Kementerian Lingkungan Hidup dan Kehutanan melalui Dewan Pertimbangan Pengendalian Perubahan Iklim menggelar diskusi Pojok Iklim pada Rabu (15/2). Mengambil topik pengelolaan multiusaha kehutanan, diskusi ini memotret peluang kebijakan multiusaha kehutanan sebagai inovasi dalam praktik pengelolaan hutan lestari serta sebagai aksi mitigasi perubahan iklim dari sektor kehutanan di Indonesia.

Ketua Dewan Pertimbangan Pengendalian Perubahan Iklim, Sarwono Kusumaatmadja menyampaikan, “Multiusaha kehutanan merupakan salah satu konsep pengelolaan lahan berbasis lanskap yang memiliki peranan dalam mendukung pencapaian Enhanced Nationally Determined Contributions (NDC) dan pemenuhan target Indonesia’s FOLU Net Sink 2030. Sebagai amanat Undang-Undang Cipta Kerja, multiusaha kehutanan dapat diterapkan oleh pemegang Perizinan Berusaha Pemanfaatan Hutan (PBPH) dalam rangka meningkatkan aktivitas bisnis perusahaan di dalam kawasan hutan.”

Dalam kaitannya sebagai aksi mitigasi perubahan iklim, pendekatan multiusaha kehutanan memiliki pengaruh langsung terhadap pengurangan emisi serta peningkatan serapan karbon dan/atau konservasi cadangan karbon. Oleh karena itu, kebijakan multiusaha kehutanan dinilai dapat mengoptimalkan pemanfaatan areal dalam kawasan hutan yang menjunjung tinggi asas kelestarian.

Direktur Pengendalian Usaha Pemanfaatan Hutan, Khairi Wenda menambahkan bahwa multiusaha kehutanan memiliki beberapa poin besar yang salah satunya adalah peningkatan penutupan lahan yang berfungsi dalam pencapaian Indonesia’s FOLU Net Sink 2030. “PBPH yang diberikan tidak hanya berorientasi pada kayu, namun harus dapat mengoptimalkan seluruh potensi kehutanan. Termasuk pemanfaatan jasa lingkungan hingga hasil hutan bukan kayu,” ujar Wenda.

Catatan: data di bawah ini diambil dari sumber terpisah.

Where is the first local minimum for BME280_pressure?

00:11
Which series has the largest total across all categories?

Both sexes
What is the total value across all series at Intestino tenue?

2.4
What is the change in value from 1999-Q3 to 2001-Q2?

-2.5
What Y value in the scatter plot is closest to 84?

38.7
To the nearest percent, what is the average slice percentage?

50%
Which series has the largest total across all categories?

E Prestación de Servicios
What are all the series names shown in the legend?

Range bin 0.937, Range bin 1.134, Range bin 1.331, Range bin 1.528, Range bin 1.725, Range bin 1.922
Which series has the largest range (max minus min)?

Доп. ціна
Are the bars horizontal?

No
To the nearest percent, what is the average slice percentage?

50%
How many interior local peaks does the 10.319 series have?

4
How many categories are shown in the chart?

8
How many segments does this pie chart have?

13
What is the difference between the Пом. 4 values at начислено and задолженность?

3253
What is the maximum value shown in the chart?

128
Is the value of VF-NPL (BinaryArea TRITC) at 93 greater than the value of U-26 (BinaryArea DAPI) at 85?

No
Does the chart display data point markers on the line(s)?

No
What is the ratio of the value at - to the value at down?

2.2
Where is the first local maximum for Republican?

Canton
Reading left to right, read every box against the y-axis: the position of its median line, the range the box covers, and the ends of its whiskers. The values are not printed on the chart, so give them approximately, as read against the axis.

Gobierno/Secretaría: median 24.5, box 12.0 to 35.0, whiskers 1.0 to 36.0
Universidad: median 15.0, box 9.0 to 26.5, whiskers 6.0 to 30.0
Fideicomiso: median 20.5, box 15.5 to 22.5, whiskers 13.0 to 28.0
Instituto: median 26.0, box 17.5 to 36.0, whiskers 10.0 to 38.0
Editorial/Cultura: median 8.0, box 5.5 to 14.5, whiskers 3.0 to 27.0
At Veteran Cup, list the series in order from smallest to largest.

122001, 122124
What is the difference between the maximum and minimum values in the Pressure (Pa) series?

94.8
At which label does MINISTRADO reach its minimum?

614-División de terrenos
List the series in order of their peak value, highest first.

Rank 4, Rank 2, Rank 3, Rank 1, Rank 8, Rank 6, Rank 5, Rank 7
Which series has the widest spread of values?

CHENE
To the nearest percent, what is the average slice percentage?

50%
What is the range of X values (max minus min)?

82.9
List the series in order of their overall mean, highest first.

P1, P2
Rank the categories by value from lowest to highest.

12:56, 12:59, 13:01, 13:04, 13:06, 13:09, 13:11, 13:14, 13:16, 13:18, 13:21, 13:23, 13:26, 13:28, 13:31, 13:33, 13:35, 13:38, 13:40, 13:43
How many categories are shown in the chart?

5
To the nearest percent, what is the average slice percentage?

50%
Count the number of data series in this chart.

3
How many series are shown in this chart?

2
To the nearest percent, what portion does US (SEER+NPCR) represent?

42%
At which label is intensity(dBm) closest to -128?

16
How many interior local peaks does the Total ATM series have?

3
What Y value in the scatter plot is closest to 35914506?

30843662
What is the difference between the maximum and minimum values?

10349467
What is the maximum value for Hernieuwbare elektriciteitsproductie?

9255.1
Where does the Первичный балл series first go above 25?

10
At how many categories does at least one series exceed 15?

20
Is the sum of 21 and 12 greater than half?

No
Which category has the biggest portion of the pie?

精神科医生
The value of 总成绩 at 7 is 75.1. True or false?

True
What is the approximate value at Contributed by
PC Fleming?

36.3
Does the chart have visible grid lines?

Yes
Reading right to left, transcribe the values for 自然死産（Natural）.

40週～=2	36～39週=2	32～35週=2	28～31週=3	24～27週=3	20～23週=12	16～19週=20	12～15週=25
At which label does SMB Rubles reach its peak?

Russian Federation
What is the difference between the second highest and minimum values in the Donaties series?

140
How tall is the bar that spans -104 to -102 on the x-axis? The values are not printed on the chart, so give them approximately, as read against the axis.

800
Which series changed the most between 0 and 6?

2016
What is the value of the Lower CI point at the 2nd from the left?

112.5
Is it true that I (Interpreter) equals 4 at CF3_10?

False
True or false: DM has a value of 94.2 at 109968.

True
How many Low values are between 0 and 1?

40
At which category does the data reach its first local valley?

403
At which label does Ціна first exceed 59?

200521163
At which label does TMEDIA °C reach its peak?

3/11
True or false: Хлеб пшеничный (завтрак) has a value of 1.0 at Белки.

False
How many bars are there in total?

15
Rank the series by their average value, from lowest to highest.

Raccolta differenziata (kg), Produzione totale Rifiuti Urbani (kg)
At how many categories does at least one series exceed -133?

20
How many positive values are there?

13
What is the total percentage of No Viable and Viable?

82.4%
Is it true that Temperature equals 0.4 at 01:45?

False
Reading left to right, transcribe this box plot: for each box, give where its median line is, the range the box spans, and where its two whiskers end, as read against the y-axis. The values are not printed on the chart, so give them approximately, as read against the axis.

Rekonfigurasi pengelolaan hutan secara lestari menempatkan hutan sebagai satu kesatuan ekosistem lanskap. Diantaranya meliputi penguatan akses legal kepada masyarakat, persetujuan lingkungan dengan mengedepankan keberlanjutan ekologi, serta peningkatan nilai ekonomi berbasis multiusaha kehutanan.

“Sehingga di dalam implementasi kebijakan pengelolaan hutan lestari, lima pilar harus secara imbang terpenuhi. Diantaranya kepastian kawasan, jaminan berusaha, peningkatan produktivitas hutan, tumbuhnya diversifikasi produk, hingga menghadirkan daya saing hasil hutan Indonesia di tataran internasional,” tambah Wenda.

Wenda menjabarkan bahwa berdasarkan data Kementerian LHK per tanggal 8 September 2022, sebanyak 30 juta hektar kawasan hutan produksi dapat dimanfaatkan untuk multiusaha kehutanan oleh pemegang para PBPH. Tersebar di pulau-pulau besar seperti Sumatera dan Kalimantan, terdapat potensi pemanfaatan multiusaha di Hutan Tanaman Industri (HTI) seluas 11,09 juta hektar, di Hutan Alam (HA/HPH) seluas 18,28 juta hektar dan kawasan Restorasi Ekosistem (RE) seluas 0,6 juta hektar.

“Tentu ini merupakan potensi yang sangat besar dan KLHK mendorong para pemegang perizinan berusaha pemanfaatan hutan untuk segera mengoptimalkan dengan mengedepankan keseimbangan sosial, ekonomi dan ekologi,” tutup Wenda.

Diskusi Pojok Iklim dengan tema optimalisasi pemanfaatan hutan melalui multiusaha kehutanan ini turut menghadirkan Wakil Ketua Umum Bidang Lingkungan Hidup dan Kehutanan KADIN Indonesia serta perwakilan PT. Sarmiento Parakantja Timber yang memaparkan praktik-praktik terbaik di tingkat tapak. Diharapkan diskusi Pojok Iklim yang melibatkan akademisi, pakar/pemerhati kebijakan kehutanan, dunia bisnis dan masyarakat ini dapat meningkatkan pemahaman terkait multiusaha kehutanan secara berkelanjutan.